Leveraging process data to assess adults’ problem-solving skills

Periodical
Computers & Education
Volume
166
Year
2021
Access date
March 23, 2023
Relates to study/studies
PIAAC Cycle 1

Leveraging process data to assess adults’ problem-solving skills

Using sequence mining to identify behavioral patterns across digital tasks

Abstract

This paper illustrates how process data can be used to identify behavioral patterns in a computer-based problem-solving assessment. Using sequence-mining techniques, we identify patterns of behavior across multiple digital tasks from the sequences of actions undertaken by respondents. We then examine how respondents’ action sequences (which we label 'strategies') differ from optimal strategies.

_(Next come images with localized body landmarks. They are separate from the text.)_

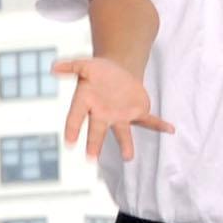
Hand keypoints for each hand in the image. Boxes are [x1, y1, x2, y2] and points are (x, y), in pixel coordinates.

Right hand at [55, 55, 171, 163]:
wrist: (118, 72)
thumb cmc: (98, 71)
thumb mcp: (85, 65)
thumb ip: (71, 66)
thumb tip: (53, 67)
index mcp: (86, 103)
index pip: (76, 117)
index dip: (72, 129)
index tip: (69, 142)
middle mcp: (101, 115)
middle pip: (97, 131)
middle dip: (95, 144)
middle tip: (91, 158)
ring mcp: (119, 117)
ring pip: (122, 133)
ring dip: (126, 145)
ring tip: (128, 157)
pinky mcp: (137, 114)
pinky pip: (148, 121)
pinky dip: (160, 125)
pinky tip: (170, 129)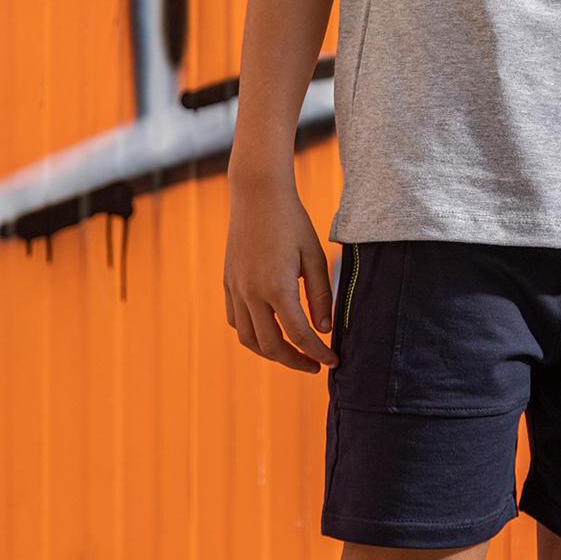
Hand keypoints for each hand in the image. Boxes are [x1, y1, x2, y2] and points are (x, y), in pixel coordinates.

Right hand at [223, 176, 338, 372]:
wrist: (257, 194)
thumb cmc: (292, 221)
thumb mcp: (314, 255)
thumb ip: (320, 295)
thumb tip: (323, 329)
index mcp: (277, 287)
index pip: (299, 335)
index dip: (318, 353)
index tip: (333, 362)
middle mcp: (251, 293)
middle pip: (271, 346)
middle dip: (294, 361)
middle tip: (315, 365)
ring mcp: (235, 289)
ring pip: (248, 339)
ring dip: (270, 353)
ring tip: (293, 354)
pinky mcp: (228, 283)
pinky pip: (235, 321)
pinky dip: (251, 335)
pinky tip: (268, 332)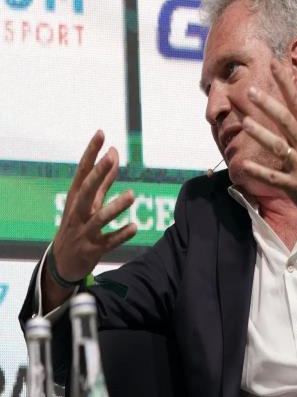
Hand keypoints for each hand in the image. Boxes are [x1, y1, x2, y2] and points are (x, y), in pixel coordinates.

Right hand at [52, 131, 136, 281]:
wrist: (62, 262)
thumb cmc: (78, 224)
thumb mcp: (89, 201)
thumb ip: (103, 178)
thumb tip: (113, 153)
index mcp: (76, 198)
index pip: (82, 171)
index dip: (91, 152)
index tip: (101, 133)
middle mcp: (78, 213)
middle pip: (86, 191)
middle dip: (97, 174)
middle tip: (110, 157)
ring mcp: (85, 232)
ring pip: (99, 218)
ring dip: (115, 206)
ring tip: (132, 195)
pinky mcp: (93, 249)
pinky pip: (109, 242)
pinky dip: (121, 235)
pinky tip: (134, 227)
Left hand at [242, 60, 296, 238]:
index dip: (286, 83)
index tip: (275, 64)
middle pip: (286, 120)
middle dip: (268, 105)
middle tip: (251, 91)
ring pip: (278, 146)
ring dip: (261, 134)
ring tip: (244, 122)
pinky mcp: (294, 185)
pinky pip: (273, 177)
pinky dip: (257, 171)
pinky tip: (242, 165)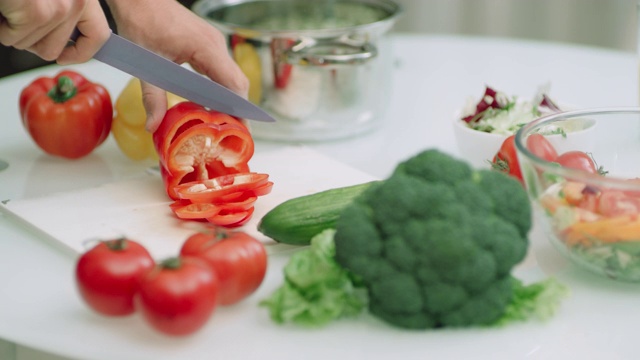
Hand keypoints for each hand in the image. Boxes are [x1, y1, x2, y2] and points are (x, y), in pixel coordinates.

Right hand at [0, 0, 109, 62]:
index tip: (64, 56)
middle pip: (58, 48)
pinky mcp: (38, 13)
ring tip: (12, 7)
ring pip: (35, 45)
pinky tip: (4, 9)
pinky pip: (15, 39)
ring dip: (16, 31)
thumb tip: (66, 47)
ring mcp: (61, 7)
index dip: (81, 52)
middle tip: (18, 22)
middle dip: (32, 41)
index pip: (99, 34)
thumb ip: (65, 15)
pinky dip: (2, 29)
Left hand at [106, 0, 248, 131]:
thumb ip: (153, 96)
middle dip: (237, 110)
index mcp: (206, 48)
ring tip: (222, 124)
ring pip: (231, 78)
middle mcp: (216, 45)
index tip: (239, 130)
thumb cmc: (142, 21)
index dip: (240, 109)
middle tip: (231, 134)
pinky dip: (220, 90)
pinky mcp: (207, 46)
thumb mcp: (146, 63)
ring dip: (229, 101)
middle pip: (238, 83)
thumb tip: (154, 126)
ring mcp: (213, 44)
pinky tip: (210, 105)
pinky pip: (221, 71)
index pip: (234, 84)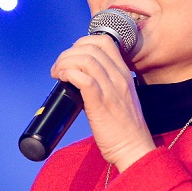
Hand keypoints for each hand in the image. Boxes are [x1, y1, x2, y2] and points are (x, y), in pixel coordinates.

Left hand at [49, 34, 155, 170]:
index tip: (70, 57)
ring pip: (85, 59)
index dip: (82, 43)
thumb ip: (105, 85)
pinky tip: (62, 79)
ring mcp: (111, 89)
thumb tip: (79, 80)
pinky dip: (69, 74)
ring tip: (57, 74)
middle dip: (68, 53)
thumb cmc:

In our application, optimality is defined ex-ante as the sequence of actions that content experts involved in the development of the assessment tasks identified as most efficient to solve the task given the range of possible actions available to test-takers. Data on 7462 respondents from five countries (the United Kingdom, Ireland, Japan, the Netherlands, and the United States) participating in the Problem Solving in Technology-Rich Environment (PSTRE) assessment, administered as part of the OECD Programme for the International Assessment of Adult Competencies (PIAAC), indicate that valuable insights can be derived from the analysis of process data. Adults who follow optimal strategies are more likely to obtain high scores in the PSTRE assessment, while low performers consistently adopt strategies that are very distant from optimal ones. Very few high performers are able to solve the items in an efficient way, i.e. by minimizing the number of actions and by avoiding undertaking unnecessary or redundant actions. Women and adults above the age of 40 are more likely to adopt sub-optimal problem-solving strategies.